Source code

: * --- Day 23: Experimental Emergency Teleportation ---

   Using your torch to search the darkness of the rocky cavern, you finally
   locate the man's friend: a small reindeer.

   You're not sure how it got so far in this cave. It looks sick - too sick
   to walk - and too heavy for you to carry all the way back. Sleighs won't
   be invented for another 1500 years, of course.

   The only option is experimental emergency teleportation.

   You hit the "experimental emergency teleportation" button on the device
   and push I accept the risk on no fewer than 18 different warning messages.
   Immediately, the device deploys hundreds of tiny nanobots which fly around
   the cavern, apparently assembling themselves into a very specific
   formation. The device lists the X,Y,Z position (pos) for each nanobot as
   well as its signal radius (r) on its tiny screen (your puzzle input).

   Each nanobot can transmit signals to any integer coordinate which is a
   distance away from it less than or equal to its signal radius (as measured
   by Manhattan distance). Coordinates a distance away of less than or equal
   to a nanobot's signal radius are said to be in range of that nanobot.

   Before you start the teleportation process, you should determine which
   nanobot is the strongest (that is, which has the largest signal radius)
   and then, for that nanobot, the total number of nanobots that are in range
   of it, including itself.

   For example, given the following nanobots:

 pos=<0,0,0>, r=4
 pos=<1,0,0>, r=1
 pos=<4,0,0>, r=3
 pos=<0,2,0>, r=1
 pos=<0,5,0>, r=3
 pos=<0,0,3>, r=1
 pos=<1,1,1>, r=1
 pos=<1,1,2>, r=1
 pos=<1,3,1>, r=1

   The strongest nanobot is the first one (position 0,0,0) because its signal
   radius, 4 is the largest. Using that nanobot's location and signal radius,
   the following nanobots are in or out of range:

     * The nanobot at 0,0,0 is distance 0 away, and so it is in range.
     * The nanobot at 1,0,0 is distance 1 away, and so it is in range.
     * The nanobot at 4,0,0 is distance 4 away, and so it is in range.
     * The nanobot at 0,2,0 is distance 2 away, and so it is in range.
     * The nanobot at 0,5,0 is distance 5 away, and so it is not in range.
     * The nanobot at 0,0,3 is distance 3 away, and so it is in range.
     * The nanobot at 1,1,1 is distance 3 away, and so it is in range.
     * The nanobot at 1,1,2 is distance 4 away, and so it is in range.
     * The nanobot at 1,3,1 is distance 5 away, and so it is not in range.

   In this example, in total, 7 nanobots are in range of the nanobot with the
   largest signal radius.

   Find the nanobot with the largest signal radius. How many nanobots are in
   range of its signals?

□ □ □

Search the listing for "that" and show every line where it occurs.

> **Completed exercise**
   to a nanobot's signal radius are said to be in range of that nanobot.
   nanobot is the strongest (that is, which has the largest signal radius)
   and then, for that nanobot, the total number of nanobots that are in range
   radius, 4 is the largest. Using that nanobot's location and signal radius,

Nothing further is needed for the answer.